§ **TO-DO ITEM**
The copy should begin at the line containing "wall art: none" and end with the last line below, every line exact and no picture included.

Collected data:
++++++++

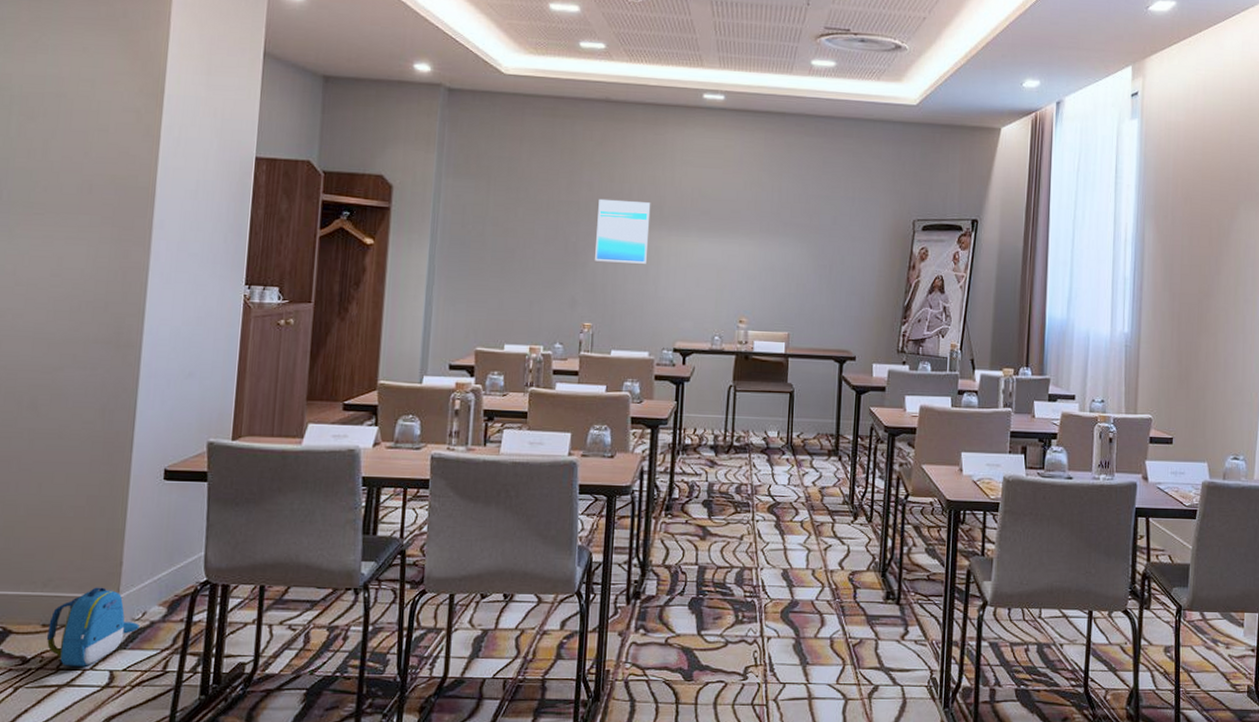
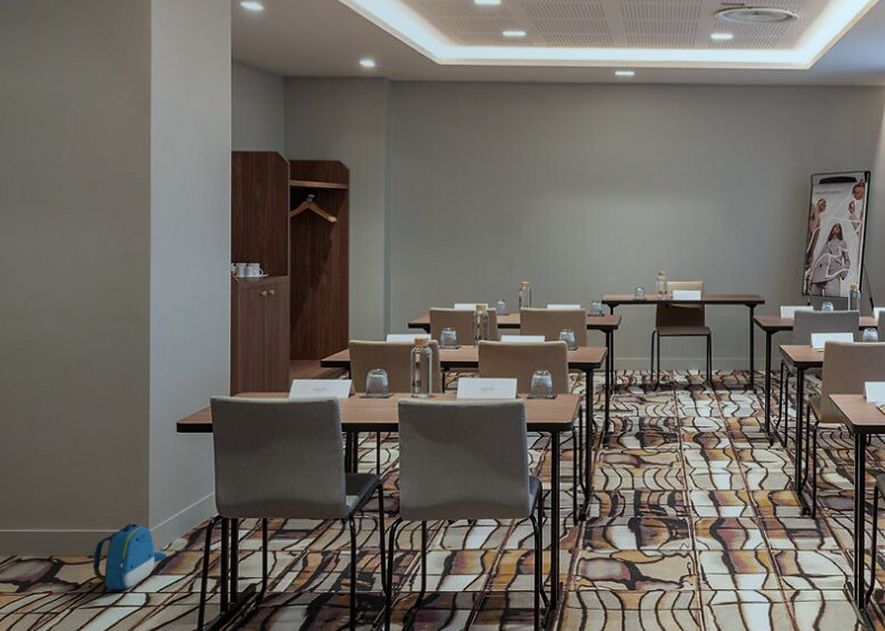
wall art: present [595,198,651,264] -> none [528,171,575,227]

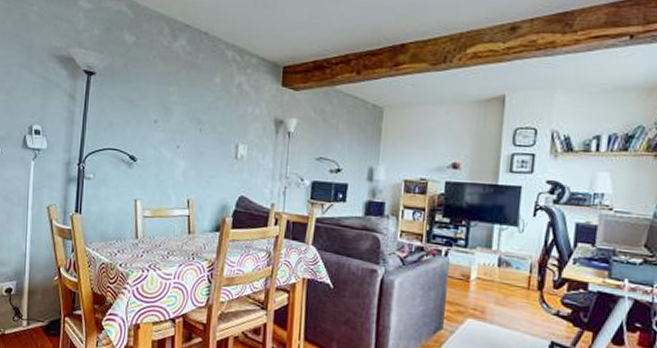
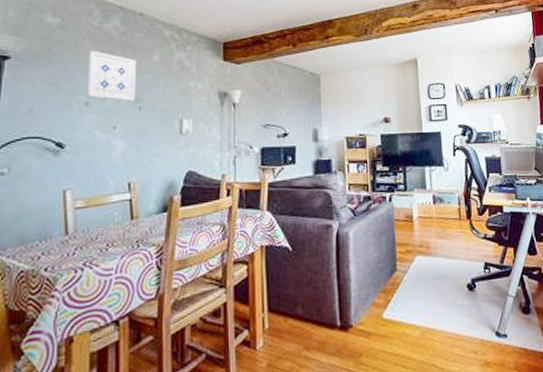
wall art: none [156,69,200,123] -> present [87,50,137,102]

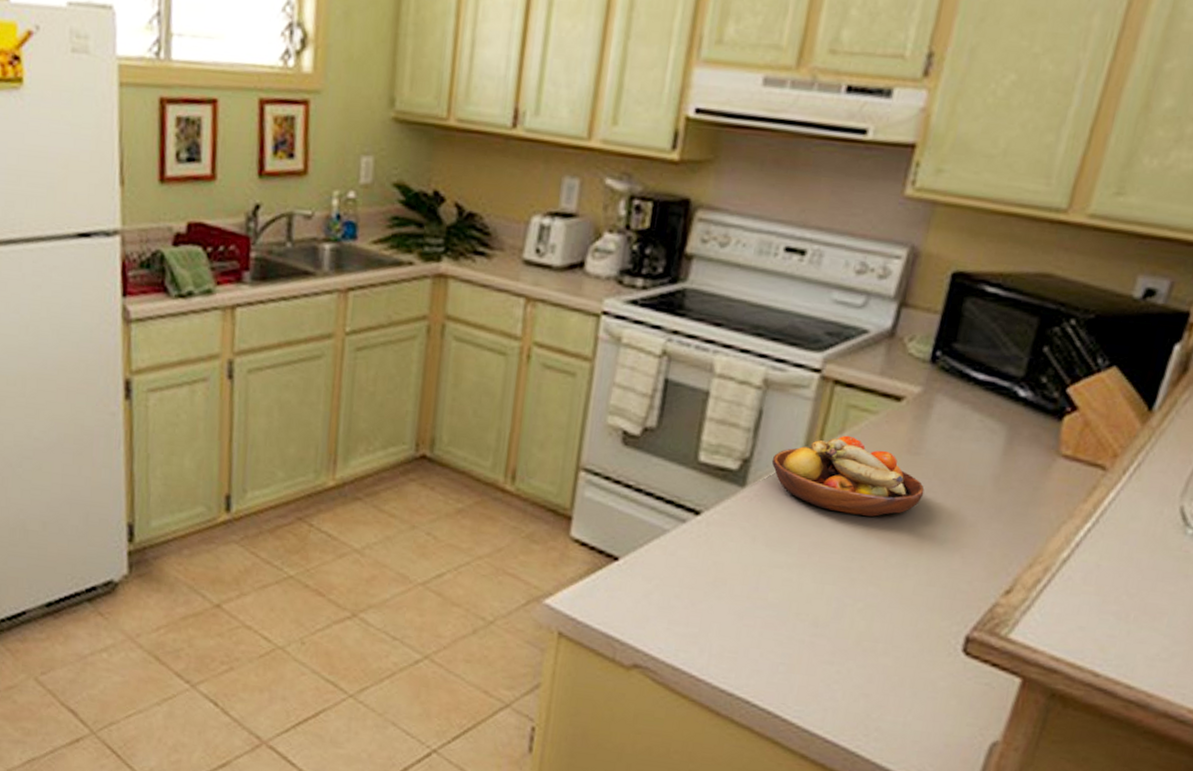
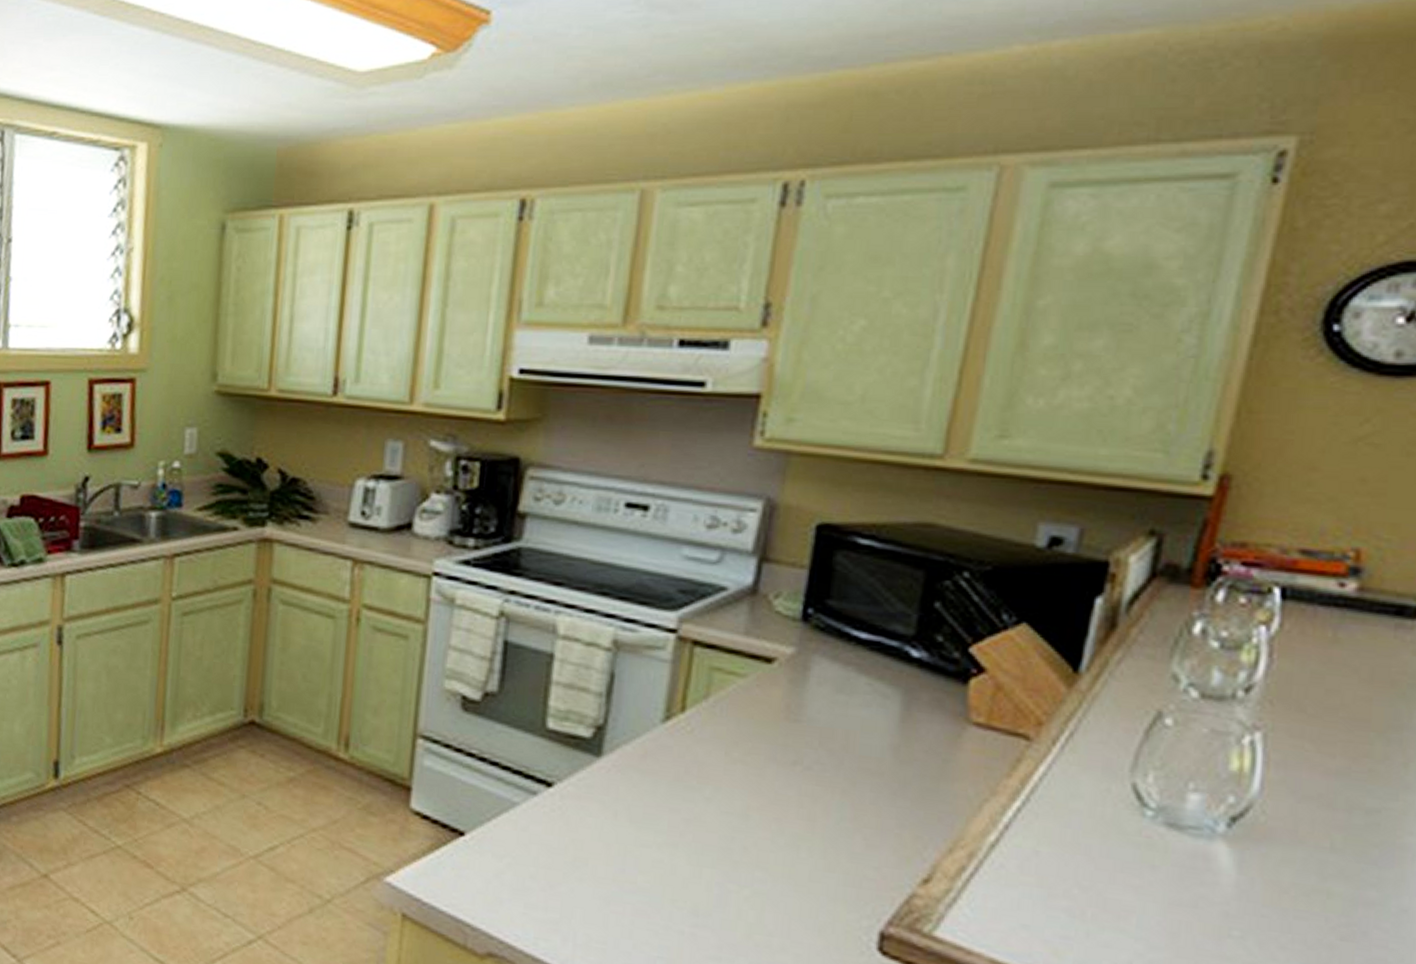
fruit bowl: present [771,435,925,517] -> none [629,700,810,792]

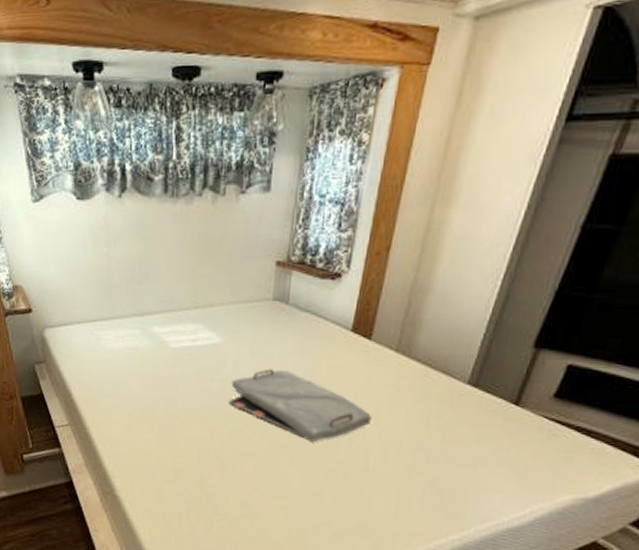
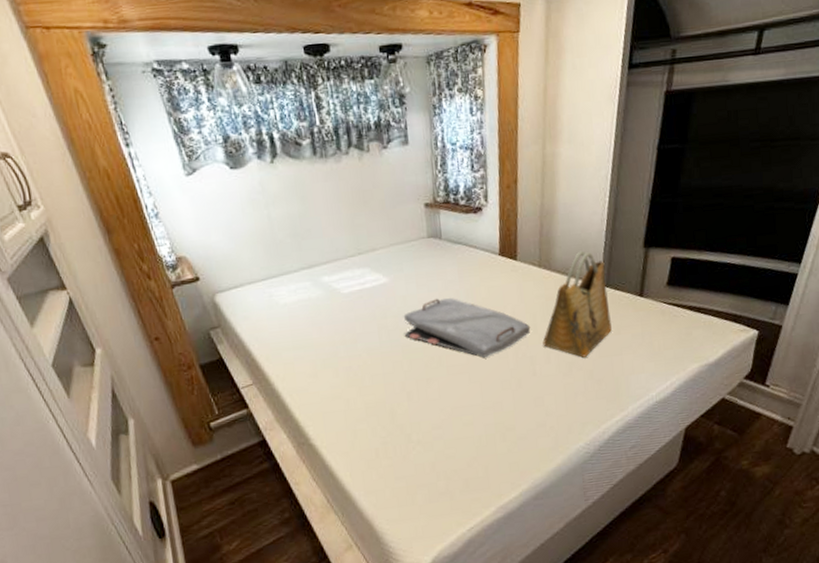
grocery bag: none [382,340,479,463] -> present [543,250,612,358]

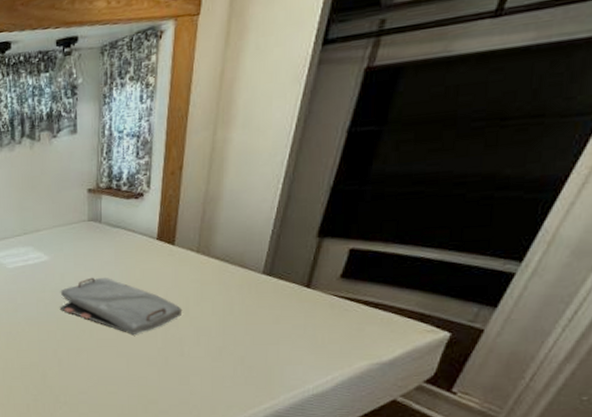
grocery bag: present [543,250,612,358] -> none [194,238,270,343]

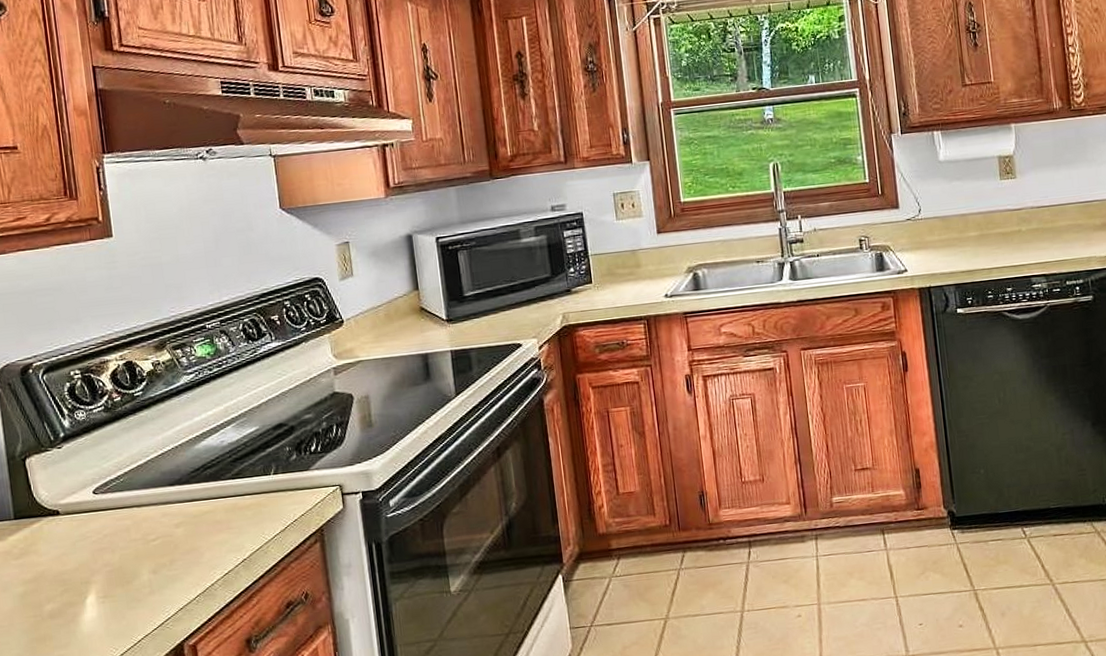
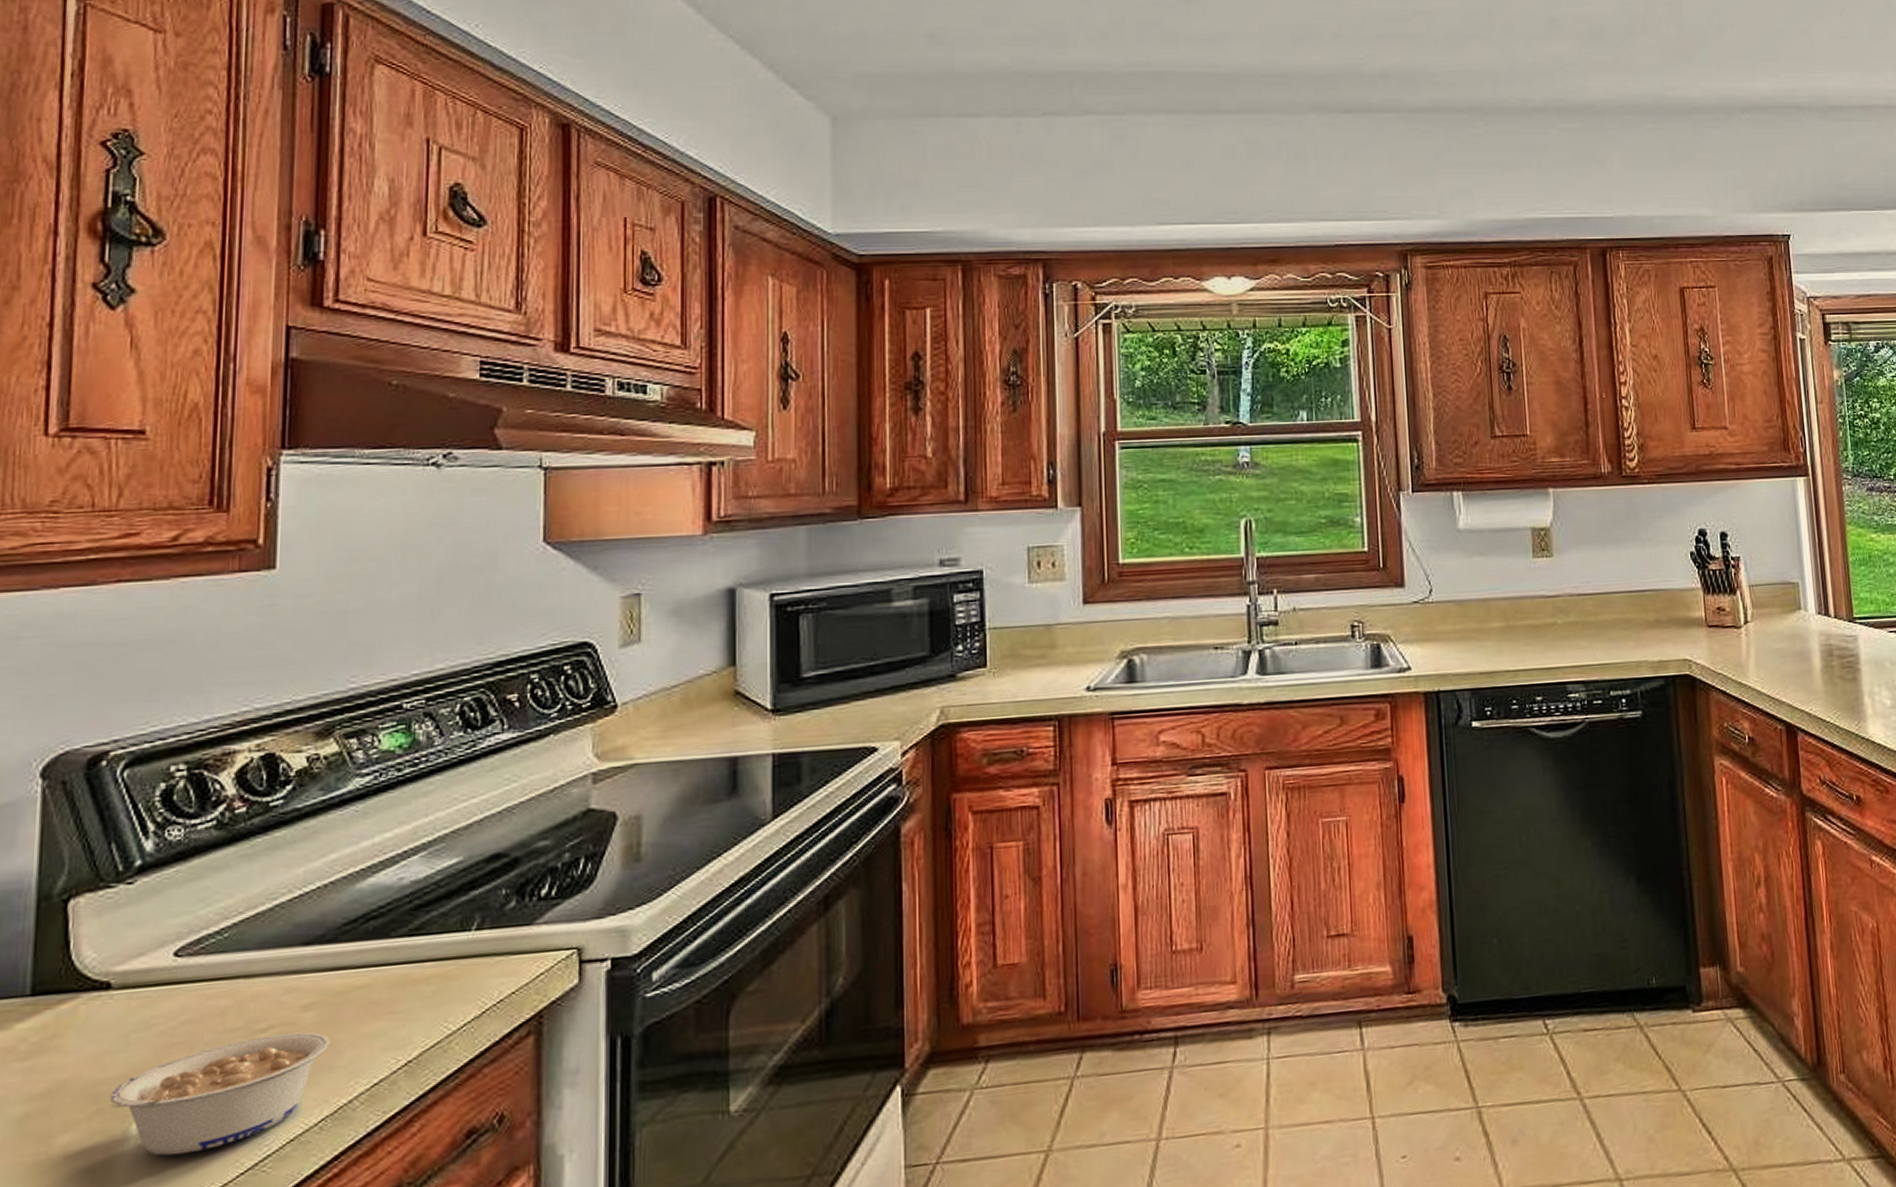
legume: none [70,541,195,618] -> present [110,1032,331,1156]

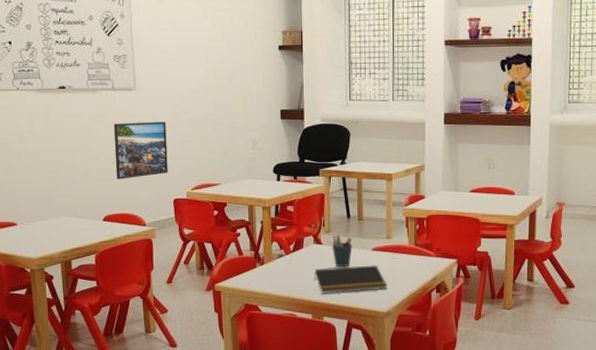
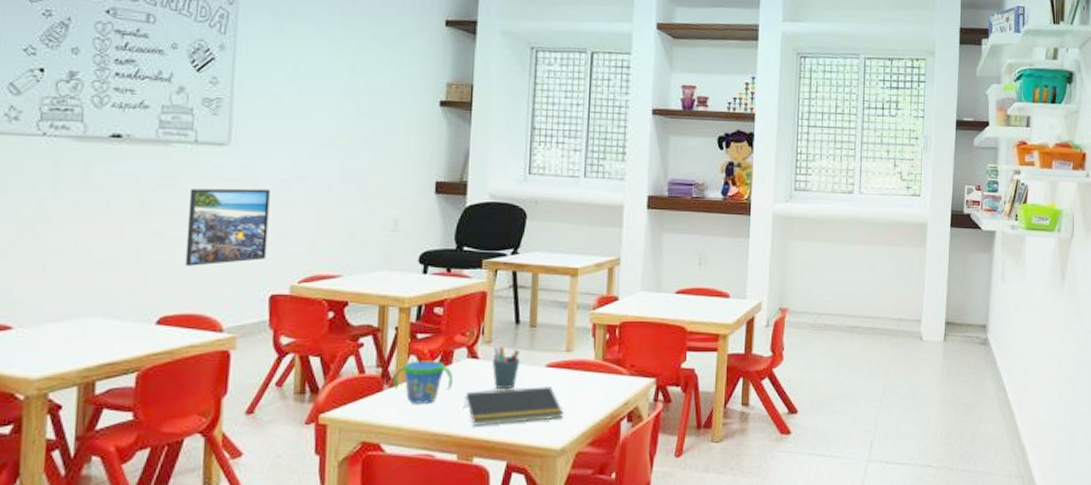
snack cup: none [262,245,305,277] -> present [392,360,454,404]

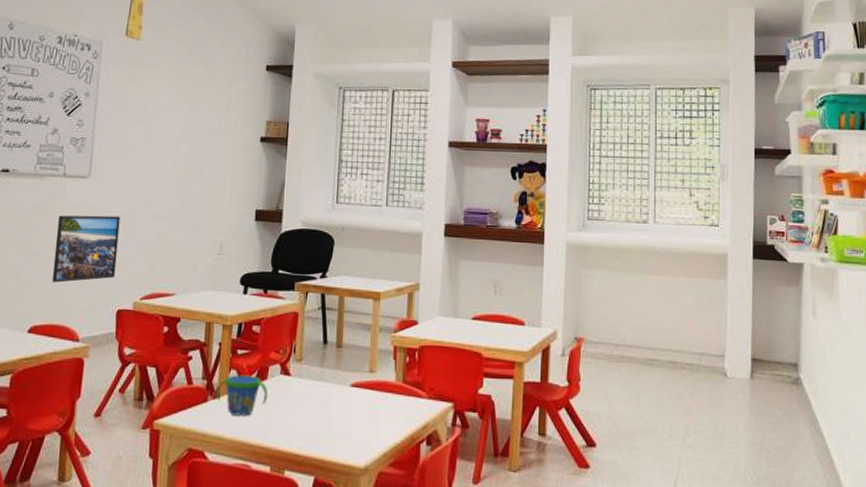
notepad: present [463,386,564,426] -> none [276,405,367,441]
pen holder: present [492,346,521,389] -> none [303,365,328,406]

++++++++

§ **YOUR RESPONSE**
wall art: none [156,69,200,123] -> present [87,50,137,102]

fruit bowl: present [771,435,925,517] -> none [629,700,810,792]

grocery bag: none [382,340,479,463] -> present [543,250,612,358]

grocery bag: present [543,250,612,358] -> none [194,238,270,343]

legume: none [70,541,195,618] -> present [110,1032,331,1156]

snack cup: none [262,245,305,277] -> present [392,360,454,404]

notepad: present [463,386,564,426] -> none [276,405,367,441]
pen holder: present [492,346,521,389] -> none [303,365,328,406]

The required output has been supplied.